According to Commercial Property Executive, overall real estate investment trust (REIT) acquisitions dwindled throughout 2016 while dispositions surged. Acquisitions for equity REITs were down 35 percent year over year, totaling $63.6 billion in 2016. The fourth-quarter volume was the lowest quarterly total since the second quarter of 2010, at just $7.9 billion. On the other hand, dispositions soared to a total of $52.2 billion in 2016, which is a 31 percent year-over-year increase and also “the highest annual figure in industry history.” The sky-high disposition volume caused the net acquisition level to plunge to just $11.4 billion last year, compared with $57.4 billion in 2015. It appears that many REITs are “taking advantage of the high prices to shed noncore assets in primary markets,” particularly apartment and office REITs, which lead overall disposition activity.
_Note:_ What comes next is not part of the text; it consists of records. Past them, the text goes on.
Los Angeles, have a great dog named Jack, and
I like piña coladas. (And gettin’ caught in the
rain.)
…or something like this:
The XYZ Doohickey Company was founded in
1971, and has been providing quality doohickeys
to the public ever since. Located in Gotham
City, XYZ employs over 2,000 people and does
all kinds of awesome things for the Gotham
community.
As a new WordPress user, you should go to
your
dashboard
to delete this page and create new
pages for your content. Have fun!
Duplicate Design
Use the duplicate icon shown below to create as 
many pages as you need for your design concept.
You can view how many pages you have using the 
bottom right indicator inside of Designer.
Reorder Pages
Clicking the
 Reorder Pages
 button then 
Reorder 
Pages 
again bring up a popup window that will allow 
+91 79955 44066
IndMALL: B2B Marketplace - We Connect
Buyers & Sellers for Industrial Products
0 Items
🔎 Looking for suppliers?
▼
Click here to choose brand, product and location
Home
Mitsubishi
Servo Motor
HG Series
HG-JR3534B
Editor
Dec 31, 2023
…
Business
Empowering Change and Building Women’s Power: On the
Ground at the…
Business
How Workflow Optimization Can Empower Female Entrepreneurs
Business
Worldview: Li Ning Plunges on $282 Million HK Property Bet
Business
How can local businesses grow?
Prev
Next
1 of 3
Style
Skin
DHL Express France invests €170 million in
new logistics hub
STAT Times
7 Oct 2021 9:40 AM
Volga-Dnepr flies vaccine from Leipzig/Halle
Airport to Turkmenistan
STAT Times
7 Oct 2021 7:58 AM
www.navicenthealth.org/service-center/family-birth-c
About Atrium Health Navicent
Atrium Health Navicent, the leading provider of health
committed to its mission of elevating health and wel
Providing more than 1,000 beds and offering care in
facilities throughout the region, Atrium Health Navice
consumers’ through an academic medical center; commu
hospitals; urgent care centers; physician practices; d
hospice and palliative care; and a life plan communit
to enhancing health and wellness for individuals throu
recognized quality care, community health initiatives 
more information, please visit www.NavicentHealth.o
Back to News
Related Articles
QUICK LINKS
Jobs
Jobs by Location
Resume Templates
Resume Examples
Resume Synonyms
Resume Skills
Health care and retail REITs posted the highest gross acquisitions in 2016, as health care REITs acquired $9.4 billion and retail acquired $11.4 billion. Both amounts are still significantly down from $22.3 billion and $19.8 billion in 2015, respectively. Almost every major REIT property sector acquired less in 2016, with the exception of single-family homes and data centers. Single-family homes acquired $6.2 billion (a steep increase from $700 million in 2015) and data centers posted $5.2 billion compared with $2.7 billion the year prior.
National Real Estate Investor recounts that since stock prices for most public REITs fell below net asset values in the second half of 2016, the drop in mergers and acquisitions activity “was a function of REITs lacking sufficient capital and stock price valuations to carry out some of the transactions.” Dispositions were contrarily driven by the record-high prices in core markets, and global investors deploying large amounts of capital to the United States.
On the positive side, the fundamentals for REIT returns remain healthy. The FTSE/NAREIT All REIT Index posted a 4.2 percent total return in February, which was slightly above the S&P 500’s 4.0 percent. However, investors can continue to expect decelerated REIT acquisition activity in 2017, as the underlying market trends of high pricing, rising interest rates, and tighter lending are here to stay for the year ahead.